Sure, and the number will likely be larger when converted to static HTML anyway.

Google Cloud Storage is $0.02/GB per month for standard storage and $0.01/GB per month for “infrequent access” storage. Probably the cheapest way.

I sent an email link to this page to the ucsb 'create lab,
we’ll see…
i know it’s kinda a different solution, and maybe for sometime in the future
I picture plugging a hard drive in at the Stanford library, and calling it something
:slightly_smiling_face:

My guy at the Archive says the community team there would take probably just “a couple of hours” to do the work. I’ve asked him how to initiate the process. Note the “robots.txt” info in his comment:

>The result would be the entire site archive will be permanently preserved in the Wayback Machine, which is also in the process of gaining search features. This will mean in 10+ years, people searching for topics discussed in threads there will be able to find them during one-stop-shopping browsing of Wayback holdings. Archive Team and archive.org would capture and preserve the content for free, of course. (A caveat to all this is that the robots.txt file at the site archive must allow robots…)

1 Like

robots is clear:

http://archive.monome.org/robots.txt

1 Like

Cool. Thanks. He’s checking in on the Archive-community process.

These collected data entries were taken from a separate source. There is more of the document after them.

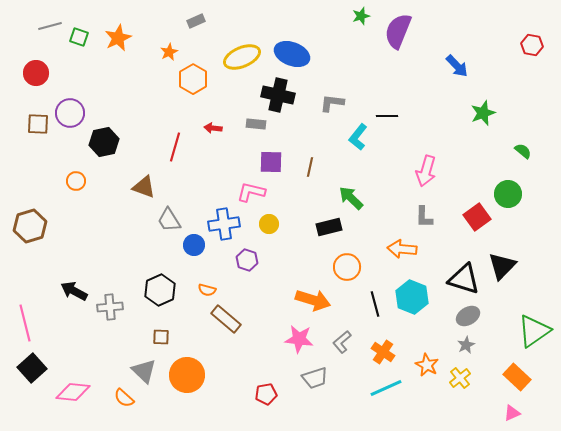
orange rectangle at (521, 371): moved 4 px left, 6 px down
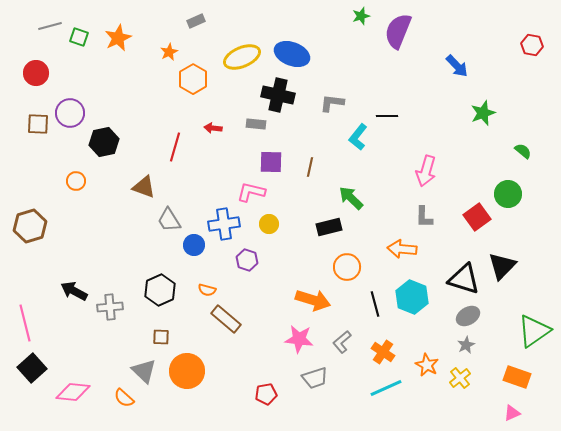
orange circle at (187, 375): moved 4 px up
orange rectangle at (517, 377): rotated 24 degrees counterclockwise
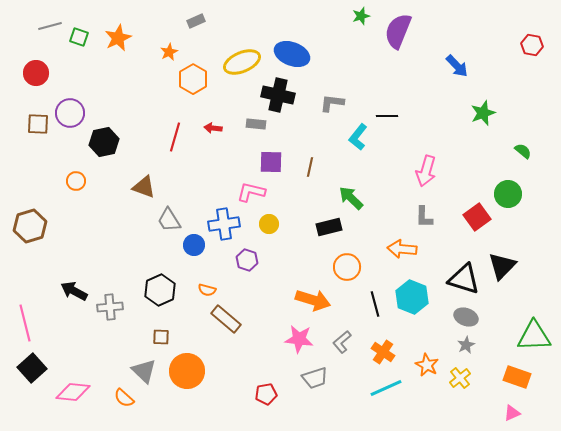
yellow ellipse at (242, 57): moved 5 px down
red line at (175, 147): moved 10 px up
gray ellipse at (468, 316): moved 2 px left, 1 px down; rotated 50 degrees clockwise
green triangle at (534, 331): moved 5 px down; rotated 33 degrees clockwise
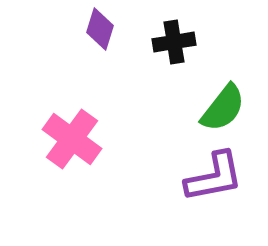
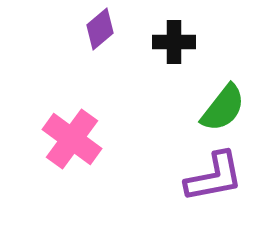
purple diamond: rotated 33 degrees clockwise
black cross: rotated 9 degrees clockwise
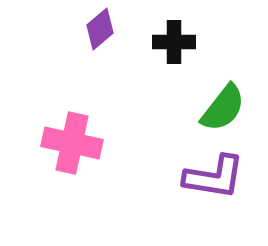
pink cross: moved 4 px down; rotated 24 degrees counterclockwise
purple L-shape: rotated 20 degrees clockwise
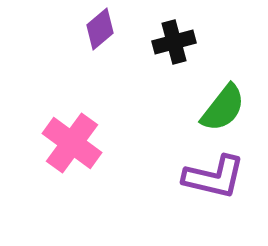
black cross: rotated 15 degrees counterclockwise
pink cross: rotated 24 degrees clockwise
purple L-shape: rotated 4 degrees clockwise
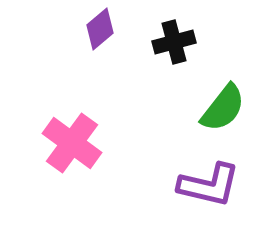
purple L-shape: moved 5 px left, 8 px down
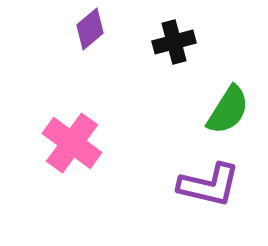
purple diamond: moved 10 px left
green semicircle: moved 5 px right, 2 px down; rotated 6 degrees counterclockwise
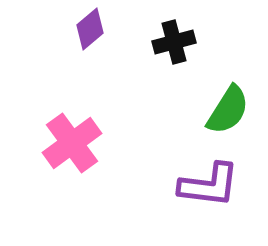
pink cross: rotated 18 degrees clockwise
purple L-shape: rotated 6 degrees counterclockwise
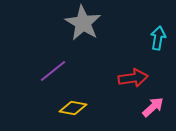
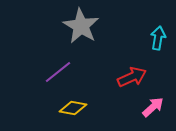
gray star: moved 2 px left, 3 px down
purple line: moved 5 px right, 1 px down
red arrow: moved 1 px left, 1 px up; rotated 16 degrees counterclockwise
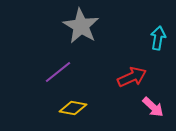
pink arrow: rotated 85 degrees clockwise
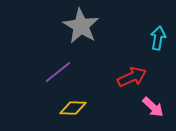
yellow diamond: rotated 8 degrees counterclockwise
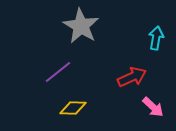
cyan arrow: moved 2 px left
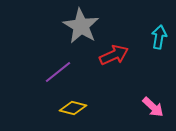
cyan arrow: moved 3 px right, 1 px up
red arrow: moved 18 px left, 22 px up
yellow diamond: rotated 12 degrees clockwise
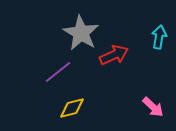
gray star: moved 7 px down
yellow diamond: moved 1 px left; rotated 28 degrees counterclockwise
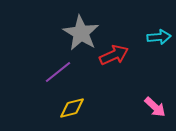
cyan arrow: rotated 75 degrees clockwise
pink arrow: moved 2 px right
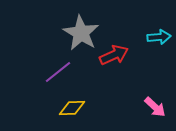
yellow diamond: rotated 12 degrees clockwise
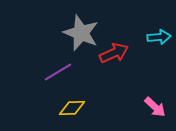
gray star: rotated 9 degrees counterclockwise
red arrow: moved 2 px up
purple line: rotated 8 degrees clockwise
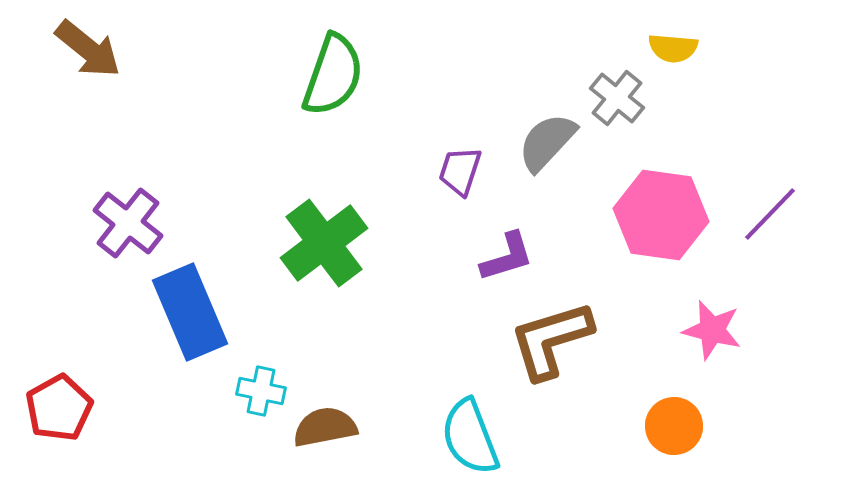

So archive.org will pick up the images and zip files as well? That would be so cool.

That’s my understanding. I’ll confirm as I discuss further with them. Waiting on a reply now.

2 Likes

curious if anything came of this. i don’t see any new archive.org refreshes on the old forum since march-- and there is certainly not a complete archive of the threads.

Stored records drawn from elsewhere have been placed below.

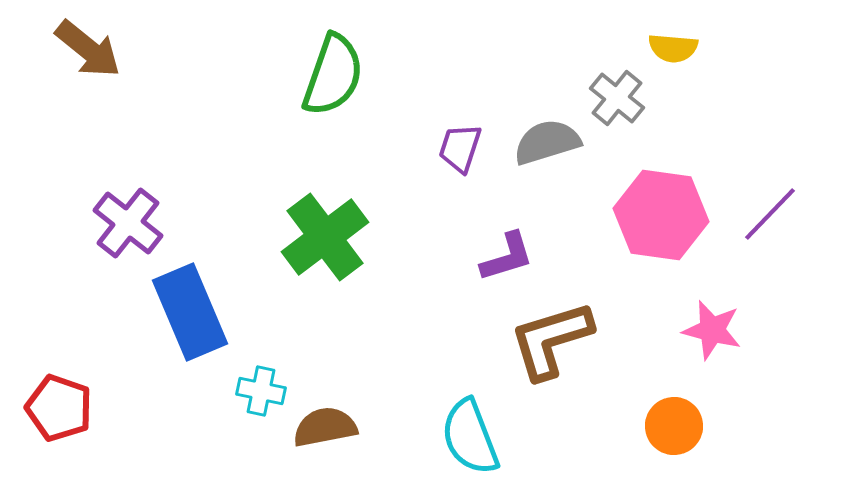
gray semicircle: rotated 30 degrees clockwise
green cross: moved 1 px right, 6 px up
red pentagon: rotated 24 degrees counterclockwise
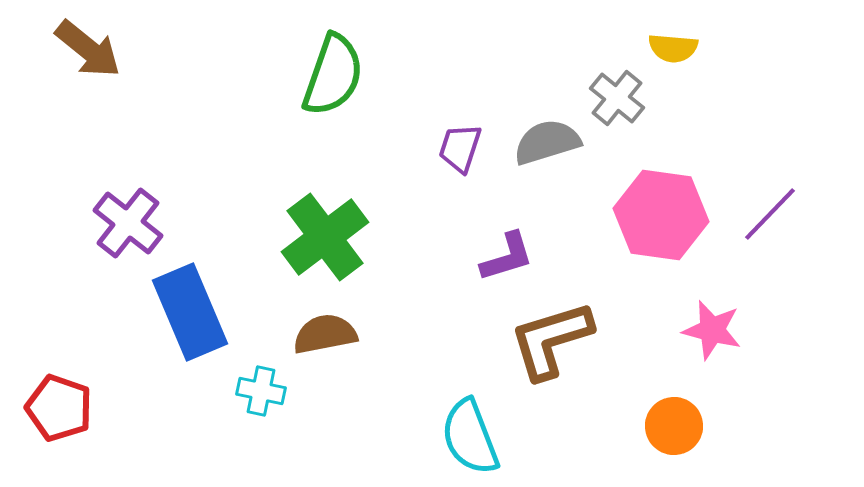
brown semicircle: moved 93 px up
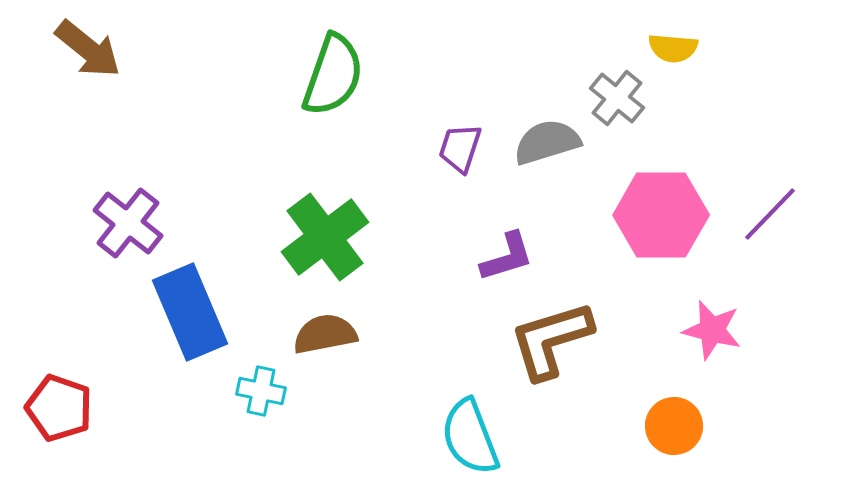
pink hexagon: rotated 8 degrees counterclockwise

did you get any response? thanks!

3 Likes

No response since I last checked in with him, but he’s got two little kids. I’ll shoot him a note tomorrow. I also may see him Friday.

well, i missed that thread when it happened, but i just wanted to underline that “old” forums, especially those focussed on a specialty topic, like the former monome/community should not ever be deleted.
There is an invaluable amount of information and knowledge in there, contributed by many people. Google search often directs me there as a matter of fact, and it has more than once been to dig up some “ta-dah”-inducing info.

I have in mind two forums that revolved around the broadcast industry, that have gone in a blackhole a few years ago. Those forums were gathering total noobs, amateurs, seasoned professionals, and engineers of world class manufacturers and media networks. They were cluttered, but well indexed and the mountains of knowledge in there helped me become a better professional in my field. Reference books are one thing, but the shared experience, the tiny details, are what really makes a difference.
When a forum goes away, also goes with it the willfullness to contribute of people who invested time in sharing, and the possibility for newcomers to better apprehend a field and start on the shoulders of those who came before.

As for how to archive, given the context i would think that converting the whole thing into static files is the simplest and most future-proof way, as it “only” requires to maintain a simple file server. No idea how much space it would take though. (I just launched an httrack process, so i guess i will know in a few hours/days.)

3 Likes

please share your experiences with this! i absolutely want to preserve the forum-- it’s just in a state that is very expensive per month, given the fact that it “acts” like a static web page right now-- the search is so broken with the forum software as to be useless. i’ll investigate httrack

2 Likes

I posted instructions for archiving to flat files using wget above. httrack is new to me, but if it works, great.

Just chiming in to agree that flat files is the way.

httrack smoking two servers at once, this will be running for a very long time…

4 Likes

thanks, this is good work

oh, sorry i didn’t report back earlier on this.
The httrack session i made took a few days to complete then i didn’t find time to check if it looked alright. I had to restart it once to override the default limit on the maximum number of links it follows.

The resulting folder weights around 13GB. It sits in a dedicated server for now.

1 Like

update.

files moved and hosted on the new monome server. old server shut down and saving $$ now.

need some help tuning the apache mod_rewrite.

httrack turns everything into .html files, so old google searches are now busted

ie

http://archive.monome.org/community/discussion/17189/want-to-buy-a-monome-512/p1

is actually now:

http://archive.monome.org/community/discussion/17189/want-to-buy-a-monome-512/p1.html

this one is easy. however:

http://archive.monome.org/community/discussion/16913/raga-music#Item_17

becoming

http://archive.monome.org/community/discussion/16913/raga-music.html#Item_17

is harder. any suggestions?

should we just strip off anchor links?

eventually we should be able to just use google to search “keyword site:archive.monome.org” and potentially be able to get something useful out of it. i mean, heaps of misinformation, but maybe something useful also.

1 Like

Is this what you are looking for?
http://htaccesscheatsheet.com/htaccess.php?tip=alias-clean-urls

#anchor links are not sent to web servers, they are local web browser only. I suspect for the purposes of mod_rewrite you can ignore them.

3 Likes

Cool. Still no word from Archive. Not sure what’s up there.